WORK TO BE COMPLETED:
Which lines of the entries contain the string "dengan"? Copy each of them.

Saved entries
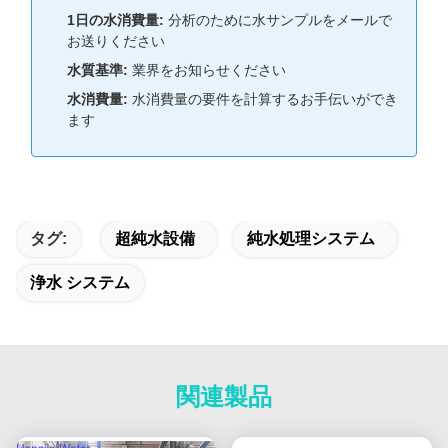
1日の水消費量:
分析のために水サンプルをメールで
お送りください
水質基準:
業界をお知らせください
水消費量:
水消費量の要件を計算するお手伝いができ
ます
タグ:
超純水設備
純水処理システム
浄水 システム
関連製品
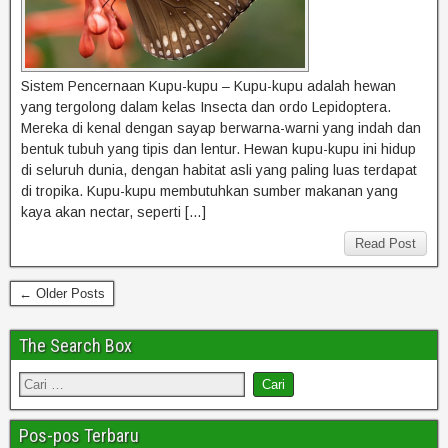
Sistem Pencernaan Kupu-kupu – Kupu-kupu adalah hewan
yang tergolong dalam kelas Insecta dan ordo Lepidoptera.
Mereka di kenal dengan sayap berwarna-warni yang indah dan
bentuk tubuh yang tipis dan lentur. Hewan kupu-kupu ini hidup
di seluruh dunia, dengan habitat asli yang paling luas terdapat
di tropika. Kupu-kupu membutuhkan sumber makanan yang
kaya akan nectar, seperti […]
Read Post
← Older Posts
The Search Box
Pos-pos Terbaru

COMPLETED EXERCISE:
Mereka di kenal dengan sayap berwarna-warni yang indah dan
di seluruh dunia, dengan habitat asli yang paling luas terdapat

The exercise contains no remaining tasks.